THE PIXEL PROJECT
Contrapondo a fotografia química, cuja definição da imagem dependia do nº de pontos e do seu tamanho; ou seja, quanto maior o ponto menor o nº que compunham a imagem, logo menor definição. O processo na imagem digital é um pouco diferente, porque o tamanho do pixel não varia, o que varia é o seu número; quanto mais pixeis mais definição da imagem.
A este processo equiparou Donald Kuspit ao impressionismo de Seurat, na qual a pincelada se equiparava ao pixel.
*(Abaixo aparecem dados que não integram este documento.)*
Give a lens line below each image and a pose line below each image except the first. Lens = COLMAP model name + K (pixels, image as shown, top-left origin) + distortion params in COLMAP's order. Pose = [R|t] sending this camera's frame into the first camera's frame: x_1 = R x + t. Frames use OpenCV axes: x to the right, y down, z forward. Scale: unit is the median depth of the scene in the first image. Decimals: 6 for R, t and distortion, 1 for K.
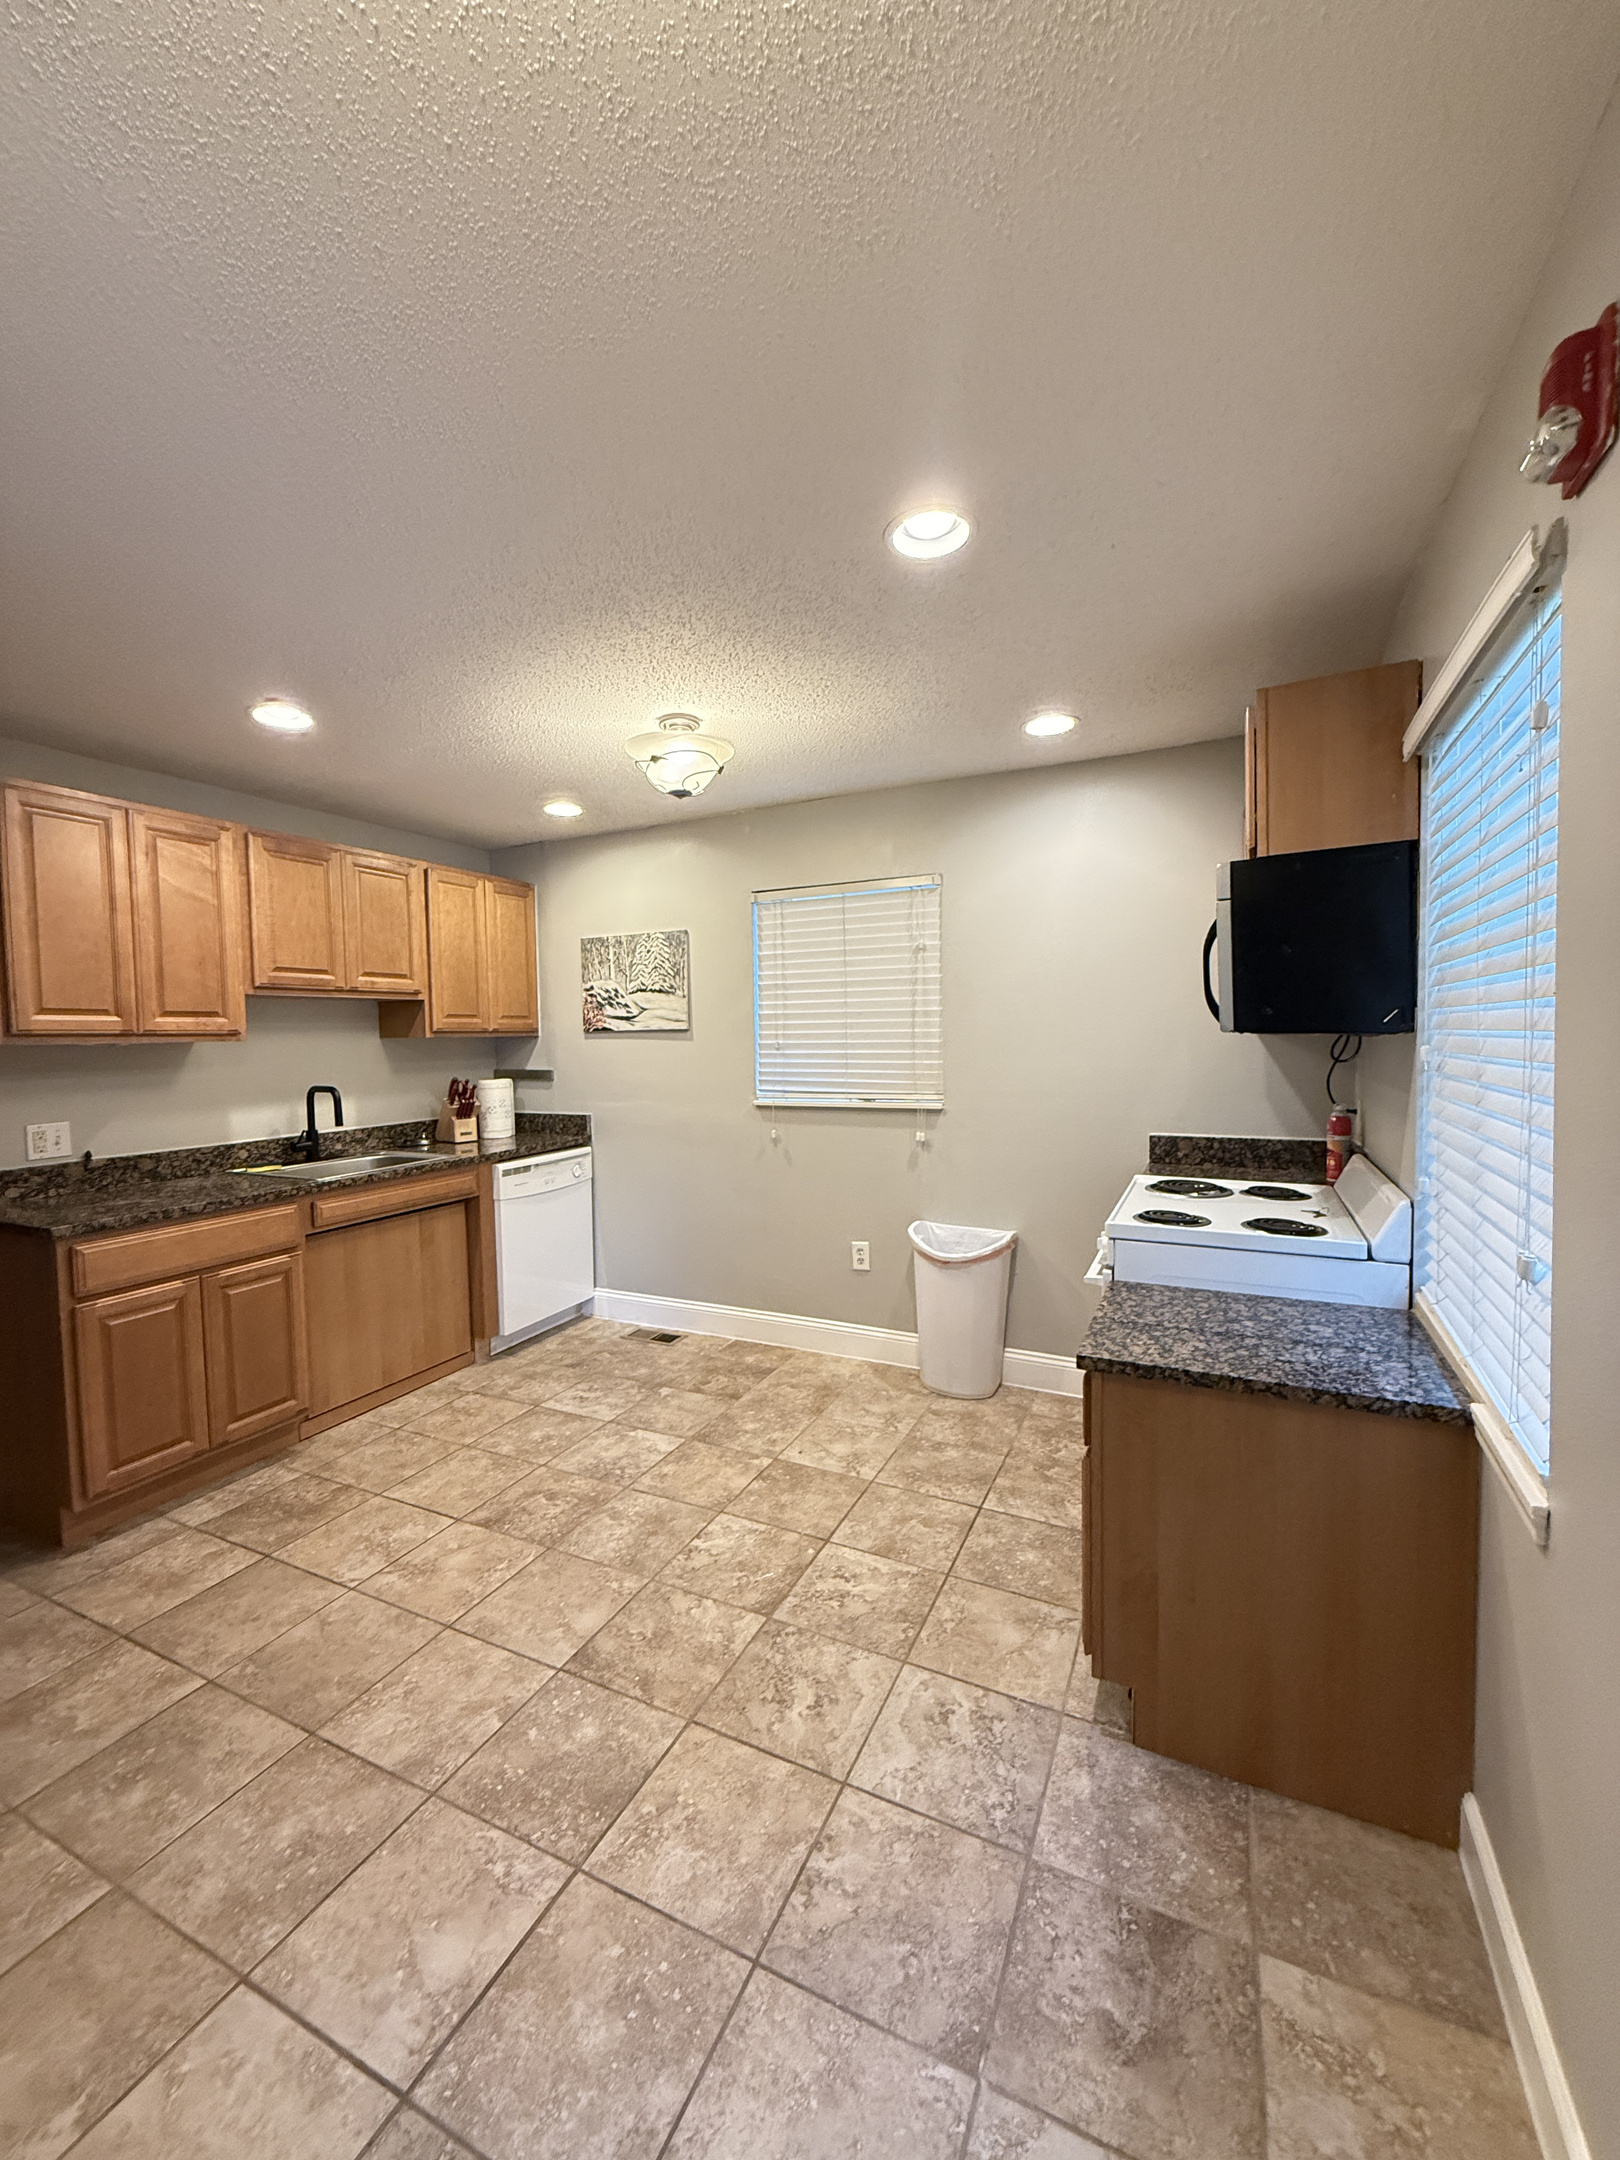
lens RADIAL K [[857.8, 0, 809.8], [0, 857.8, 1075.7], [0, 0, 1]] dist [0.000130, 0.000206]
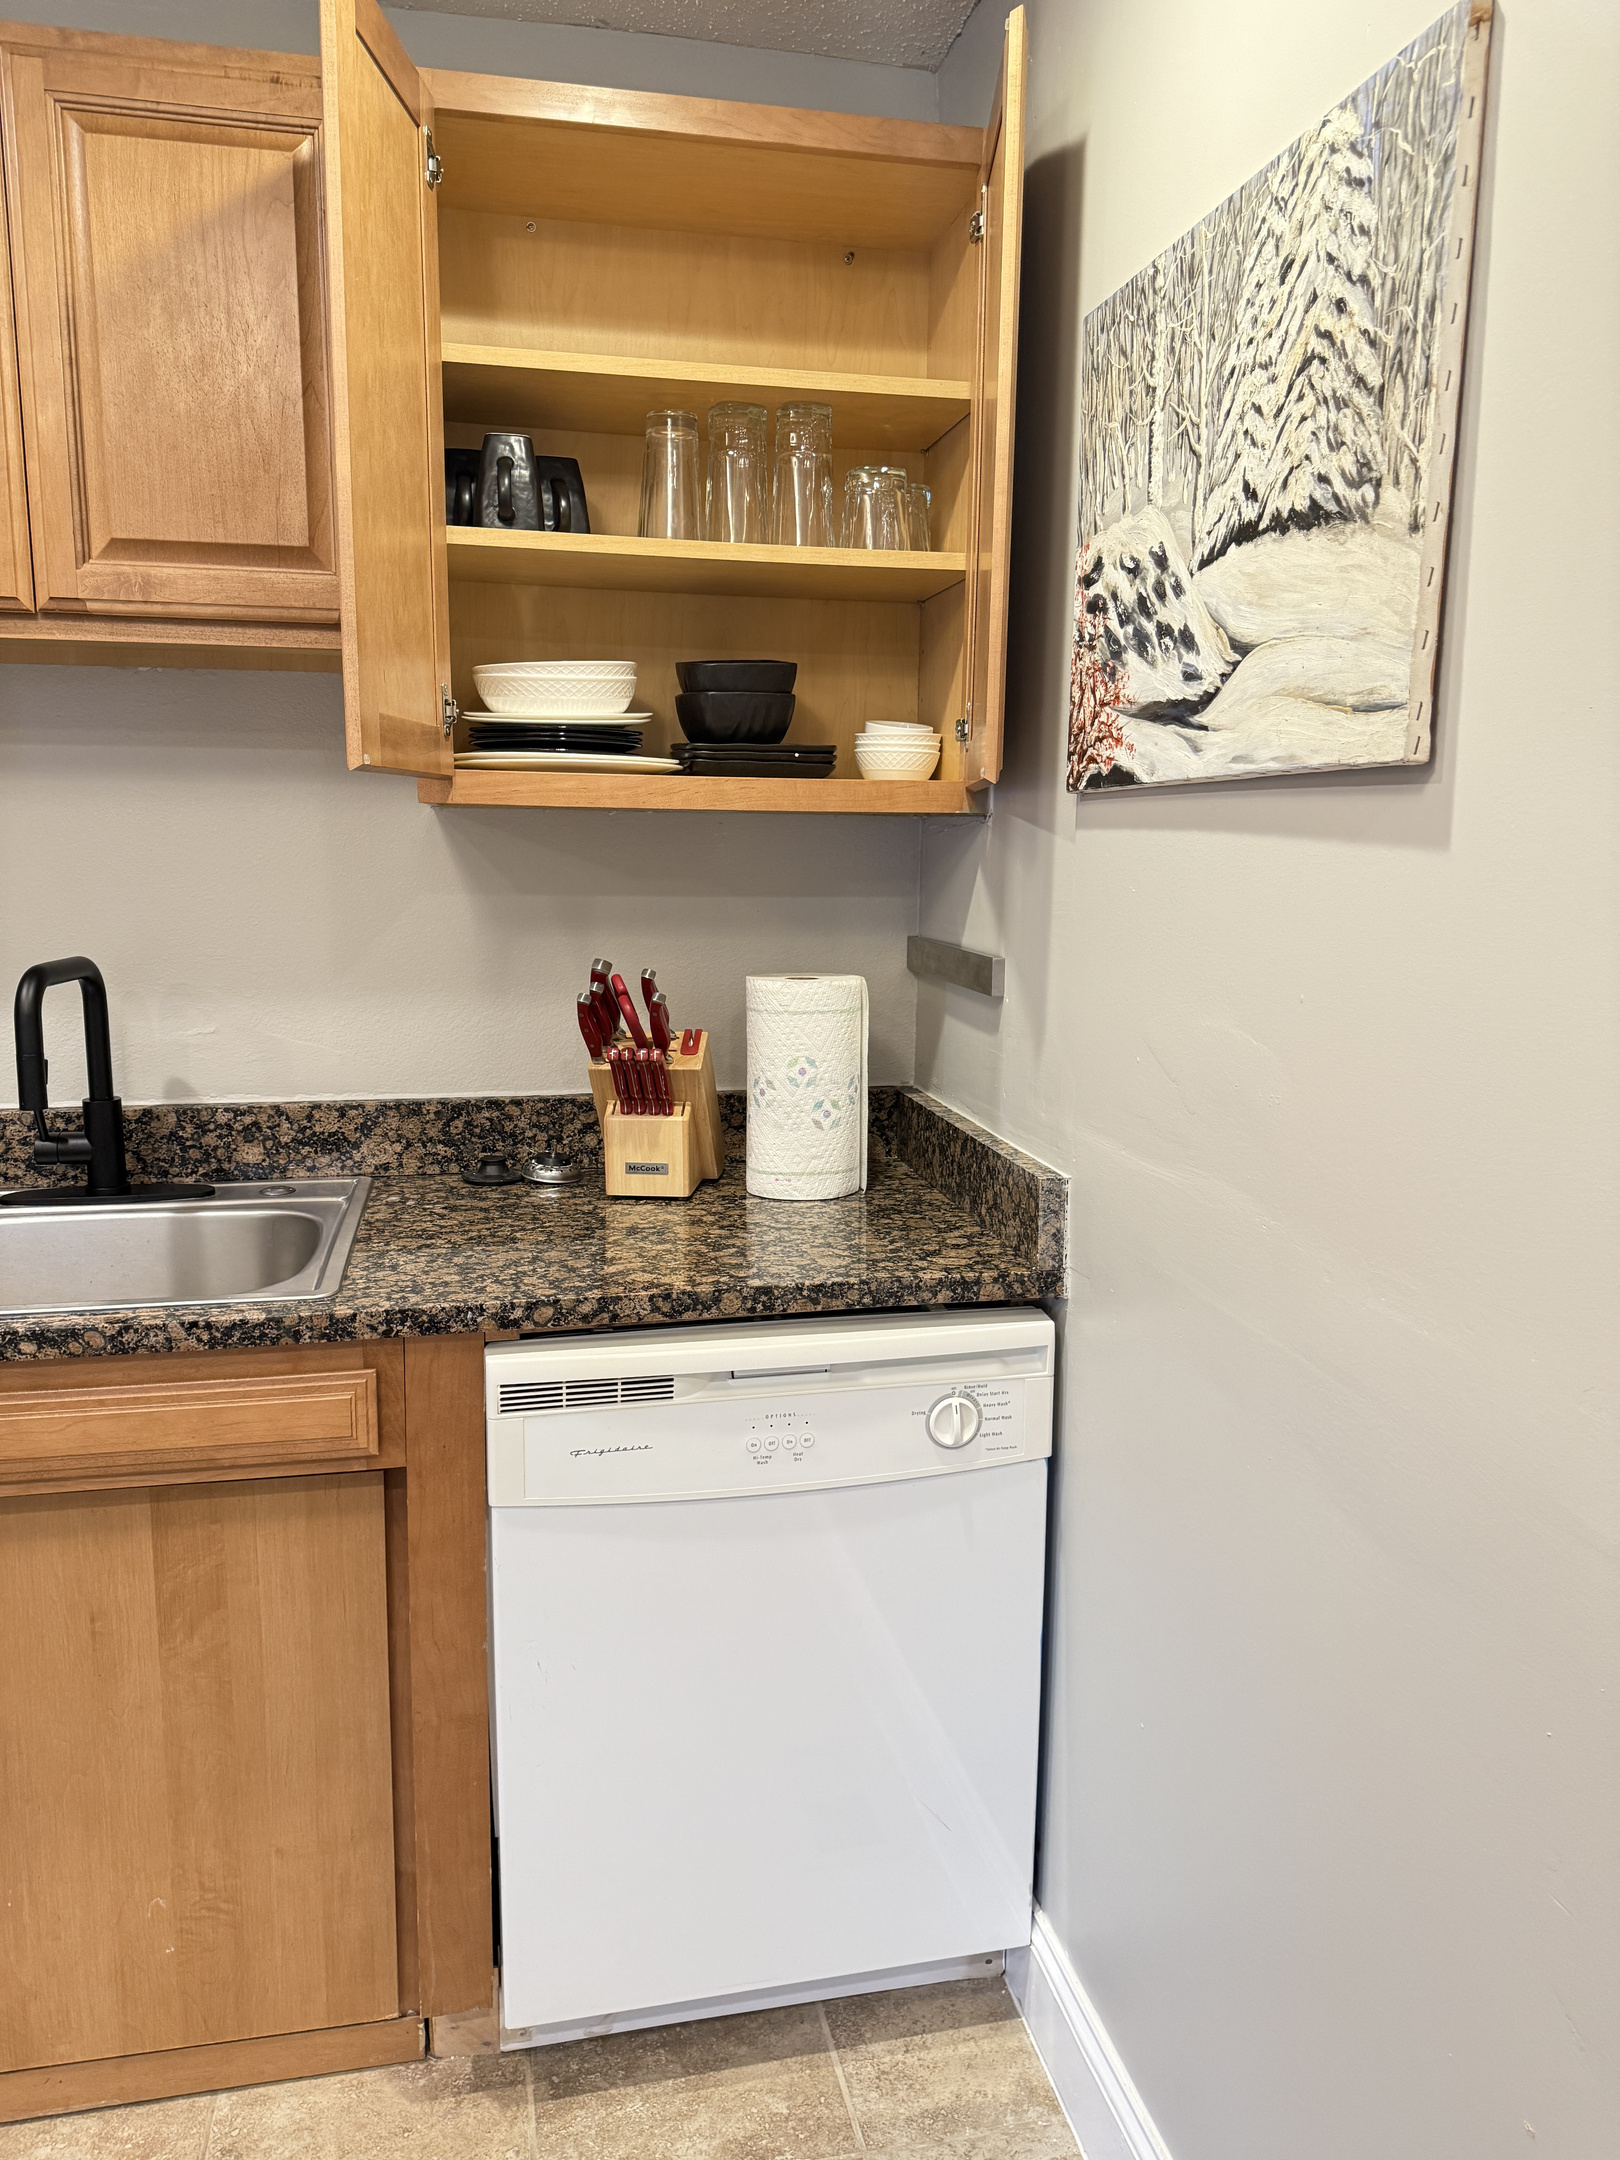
lens RADIAL K [[1528.6, 0, 810.0], [0, 1528.6, 1080.0], [0, 0, 1]] dist [0.101986, -0.163319]
pose [[0.615590, 0.147887, -0.774066, 0.002269], [-0.059435, 0.988149, 0.141522, -0.032026], [0.785823, -0.041113, 0.617084, 0.748528]]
Neste sentido, a imagem digital pode ser encarada como uma enorme trama de cores que associadas de determinada maneira configuram uma imagem.
Este projecto apresenta a maior participação desde a sua abertura em Outubro de 2007: 47 propostas. Foi árdua a selecção das maravilhosas propostas que chegaram à direcção do museu, entre as quais foram apuradas 28: A. Bill Miller (EUA), António Azenha (Portugal), Arthur Tuoto (Brasil), Ben Dunkle (EUA), Bruno Bresani (Brasil), Bryant Dameron (EUA), Dora Águila (Chile), Eva Lewarne (Polónia), Henry Gwiazda (EUA), Jesus Aguilar (México), Jesvin Yeo (Singapura), Jinson Joseph (Índia), Jorge Simões (Portugal), Josh Parkins (EUA), JudsoN (EUA), Karl Larson (Inglaterra), Lemeh42 (Itália), Marco Bonvini (Itália), Matthias Fitz (Alemanha), Moskal (Polónia), Osvaldo Cibils (Uruguai), Pato (Portugal), Rick Niebe (Itália), Rosa Menkman (Holanda), Rui Antunes (Portugal), Sarawut (Tailândia), Steve Hoskins (EUA), SofyY (Rússia).